_RECORDS FOR THE EXERCISE_
%%

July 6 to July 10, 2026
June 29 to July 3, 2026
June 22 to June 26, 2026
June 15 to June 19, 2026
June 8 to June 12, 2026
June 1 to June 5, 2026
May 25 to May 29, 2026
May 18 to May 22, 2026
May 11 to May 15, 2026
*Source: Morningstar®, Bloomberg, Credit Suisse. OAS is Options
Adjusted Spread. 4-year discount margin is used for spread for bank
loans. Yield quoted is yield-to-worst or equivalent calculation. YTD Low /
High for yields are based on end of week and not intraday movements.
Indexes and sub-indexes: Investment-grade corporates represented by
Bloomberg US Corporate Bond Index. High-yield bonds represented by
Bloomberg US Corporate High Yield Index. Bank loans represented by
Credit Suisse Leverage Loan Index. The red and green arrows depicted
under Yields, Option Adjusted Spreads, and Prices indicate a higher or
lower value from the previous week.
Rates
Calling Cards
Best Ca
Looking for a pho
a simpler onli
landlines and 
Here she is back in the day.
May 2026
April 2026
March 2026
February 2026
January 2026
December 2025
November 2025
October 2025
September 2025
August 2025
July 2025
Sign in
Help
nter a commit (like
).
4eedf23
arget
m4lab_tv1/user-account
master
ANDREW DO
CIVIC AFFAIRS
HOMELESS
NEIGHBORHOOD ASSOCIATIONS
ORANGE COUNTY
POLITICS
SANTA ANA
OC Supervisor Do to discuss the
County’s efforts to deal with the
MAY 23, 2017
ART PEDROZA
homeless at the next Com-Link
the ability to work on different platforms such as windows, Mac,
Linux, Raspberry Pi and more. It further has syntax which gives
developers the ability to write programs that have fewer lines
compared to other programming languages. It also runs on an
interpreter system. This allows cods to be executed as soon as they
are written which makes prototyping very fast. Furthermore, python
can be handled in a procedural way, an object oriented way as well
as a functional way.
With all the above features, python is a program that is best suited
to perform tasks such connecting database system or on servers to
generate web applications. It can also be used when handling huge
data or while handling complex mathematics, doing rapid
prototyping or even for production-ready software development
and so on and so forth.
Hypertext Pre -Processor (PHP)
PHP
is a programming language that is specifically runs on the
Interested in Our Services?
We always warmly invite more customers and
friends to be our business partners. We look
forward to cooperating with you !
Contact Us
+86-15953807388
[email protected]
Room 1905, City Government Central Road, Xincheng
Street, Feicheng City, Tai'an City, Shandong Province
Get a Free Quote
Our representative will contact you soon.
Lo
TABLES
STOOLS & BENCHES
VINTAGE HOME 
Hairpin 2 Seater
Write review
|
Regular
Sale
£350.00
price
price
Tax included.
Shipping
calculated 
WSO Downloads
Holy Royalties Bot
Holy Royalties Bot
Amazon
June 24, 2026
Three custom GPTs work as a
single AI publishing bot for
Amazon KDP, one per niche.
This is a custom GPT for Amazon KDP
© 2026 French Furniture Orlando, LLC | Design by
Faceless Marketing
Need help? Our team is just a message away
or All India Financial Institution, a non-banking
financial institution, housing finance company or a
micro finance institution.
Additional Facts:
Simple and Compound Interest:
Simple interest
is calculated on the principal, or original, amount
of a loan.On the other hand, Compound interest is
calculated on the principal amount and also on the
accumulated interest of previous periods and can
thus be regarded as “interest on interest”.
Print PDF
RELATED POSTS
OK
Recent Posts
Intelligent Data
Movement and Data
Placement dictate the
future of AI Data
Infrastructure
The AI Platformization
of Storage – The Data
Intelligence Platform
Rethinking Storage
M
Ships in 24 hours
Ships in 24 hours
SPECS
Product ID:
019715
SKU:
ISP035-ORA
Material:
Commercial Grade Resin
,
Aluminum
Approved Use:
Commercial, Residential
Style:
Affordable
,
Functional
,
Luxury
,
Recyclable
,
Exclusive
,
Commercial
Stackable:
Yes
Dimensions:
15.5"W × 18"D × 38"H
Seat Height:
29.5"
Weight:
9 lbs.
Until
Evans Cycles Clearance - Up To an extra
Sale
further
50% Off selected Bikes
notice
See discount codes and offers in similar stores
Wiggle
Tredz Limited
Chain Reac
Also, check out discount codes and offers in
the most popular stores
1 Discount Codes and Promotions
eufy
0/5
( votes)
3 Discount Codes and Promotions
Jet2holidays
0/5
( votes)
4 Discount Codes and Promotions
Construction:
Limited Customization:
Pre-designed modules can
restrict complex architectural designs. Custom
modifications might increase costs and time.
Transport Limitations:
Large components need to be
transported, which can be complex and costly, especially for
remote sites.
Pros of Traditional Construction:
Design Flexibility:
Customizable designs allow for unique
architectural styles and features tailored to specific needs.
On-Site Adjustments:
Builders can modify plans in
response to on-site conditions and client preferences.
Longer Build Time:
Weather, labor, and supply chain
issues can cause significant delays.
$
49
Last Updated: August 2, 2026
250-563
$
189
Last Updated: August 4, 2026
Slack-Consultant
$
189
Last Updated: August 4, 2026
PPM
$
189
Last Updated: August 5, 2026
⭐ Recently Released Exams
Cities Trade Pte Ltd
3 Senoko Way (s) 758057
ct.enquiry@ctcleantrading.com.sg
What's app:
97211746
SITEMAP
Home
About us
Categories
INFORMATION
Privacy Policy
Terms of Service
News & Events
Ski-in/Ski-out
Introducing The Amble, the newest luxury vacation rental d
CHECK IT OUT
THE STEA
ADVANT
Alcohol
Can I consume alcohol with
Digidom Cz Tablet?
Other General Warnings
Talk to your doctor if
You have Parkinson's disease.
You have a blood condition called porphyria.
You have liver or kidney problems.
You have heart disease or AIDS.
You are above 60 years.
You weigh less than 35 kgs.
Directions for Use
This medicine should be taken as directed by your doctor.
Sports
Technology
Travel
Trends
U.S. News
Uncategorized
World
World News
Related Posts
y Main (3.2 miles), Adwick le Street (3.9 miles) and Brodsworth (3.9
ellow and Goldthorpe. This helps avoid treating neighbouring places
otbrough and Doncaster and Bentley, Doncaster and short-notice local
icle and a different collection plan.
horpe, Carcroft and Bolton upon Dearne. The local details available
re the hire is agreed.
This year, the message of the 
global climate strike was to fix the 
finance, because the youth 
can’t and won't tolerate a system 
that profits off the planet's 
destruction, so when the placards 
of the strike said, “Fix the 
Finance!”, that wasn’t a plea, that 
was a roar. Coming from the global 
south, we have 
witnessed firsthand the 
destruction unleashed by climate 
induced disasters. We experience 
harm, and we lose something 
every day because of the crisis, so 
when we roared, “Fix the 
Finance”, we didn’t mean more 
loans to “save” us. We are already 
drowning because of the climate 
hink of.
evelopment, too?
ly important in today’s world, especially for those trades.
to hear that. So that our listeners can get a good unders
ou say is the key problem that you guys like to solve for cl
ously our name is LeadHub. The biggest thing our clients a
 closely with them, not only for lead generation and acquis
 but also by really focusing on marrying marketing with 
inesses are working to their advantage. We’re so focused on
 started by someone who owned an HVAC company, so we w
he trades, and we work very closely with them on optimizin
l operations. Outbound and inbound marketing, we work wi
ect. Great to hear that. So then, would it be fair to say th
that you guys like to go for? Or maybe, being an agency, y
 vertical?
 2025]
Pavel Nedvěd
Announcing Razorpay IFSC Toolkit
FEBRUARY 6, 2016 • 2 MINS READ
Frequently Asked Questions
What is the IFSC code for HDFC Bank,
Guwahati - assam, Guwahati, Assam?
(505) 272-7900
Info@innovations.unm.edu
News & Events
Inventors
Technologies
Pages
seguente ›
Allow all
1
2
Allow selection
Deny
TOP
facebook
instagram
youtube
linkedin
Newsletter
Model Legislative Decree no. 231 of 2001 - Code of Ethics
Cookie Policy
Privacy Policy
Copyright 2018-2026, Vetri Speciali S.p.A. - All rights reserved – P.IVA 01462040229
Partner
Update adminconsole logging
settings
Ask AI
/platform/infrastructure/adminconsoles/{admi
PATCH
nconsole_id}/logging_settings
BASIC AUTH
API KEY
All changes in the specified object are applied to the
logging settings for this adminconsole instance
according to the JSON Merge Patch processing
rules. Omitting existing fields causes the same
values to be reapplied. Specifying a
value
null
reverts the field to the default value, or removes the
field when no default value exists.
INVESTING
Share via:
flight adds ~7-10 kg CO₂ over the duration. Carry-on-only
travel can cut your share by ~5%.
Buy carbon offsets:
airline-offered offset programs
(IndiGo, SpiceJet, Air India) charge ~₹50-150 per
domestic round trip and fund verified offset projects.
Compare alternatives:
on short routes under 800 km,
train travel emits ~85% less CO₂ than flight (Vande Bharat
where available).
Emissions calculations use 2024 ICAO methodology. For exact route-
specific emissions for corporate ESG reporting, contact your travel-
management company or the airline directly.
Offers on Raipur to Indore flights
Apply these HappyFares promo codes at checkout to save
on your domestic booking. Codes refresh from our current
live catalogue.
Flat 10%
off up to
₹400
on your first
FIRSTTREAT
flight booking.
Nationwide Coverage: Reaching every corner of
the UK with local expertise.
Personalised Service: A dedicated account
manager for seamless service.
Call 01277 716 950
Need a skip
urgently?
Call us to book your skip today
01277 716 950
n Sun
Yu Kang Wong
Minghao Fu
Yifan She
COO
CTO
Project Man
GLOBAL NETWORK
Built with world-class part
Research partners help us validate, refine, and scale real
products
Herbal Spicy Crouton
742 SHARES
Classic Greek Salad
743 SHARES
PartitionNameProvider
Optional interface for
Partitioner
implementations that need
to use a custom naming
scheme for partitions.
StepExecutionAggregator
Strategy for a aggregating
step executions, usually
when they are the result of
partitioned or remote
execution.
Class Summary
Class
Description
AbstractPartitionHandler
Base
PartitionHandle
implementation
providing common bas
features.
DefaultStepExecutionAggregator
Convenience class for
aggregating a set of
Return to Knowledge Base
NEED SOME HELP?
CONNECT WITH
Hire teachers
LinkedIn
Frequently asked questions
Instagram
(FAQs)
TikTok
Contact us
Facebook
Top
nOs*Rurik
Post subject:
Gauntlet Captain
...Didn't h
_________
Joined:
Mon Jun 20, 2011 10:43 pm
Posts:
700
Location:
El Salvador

%%

_WORK ITEM_
Each line that includes the string "domestic" should be copied from the data.

_RESPONSE TO THIS TASK_
domestic round trip and fund verified offset projects.
on your domestic booking. Codes refresh from our current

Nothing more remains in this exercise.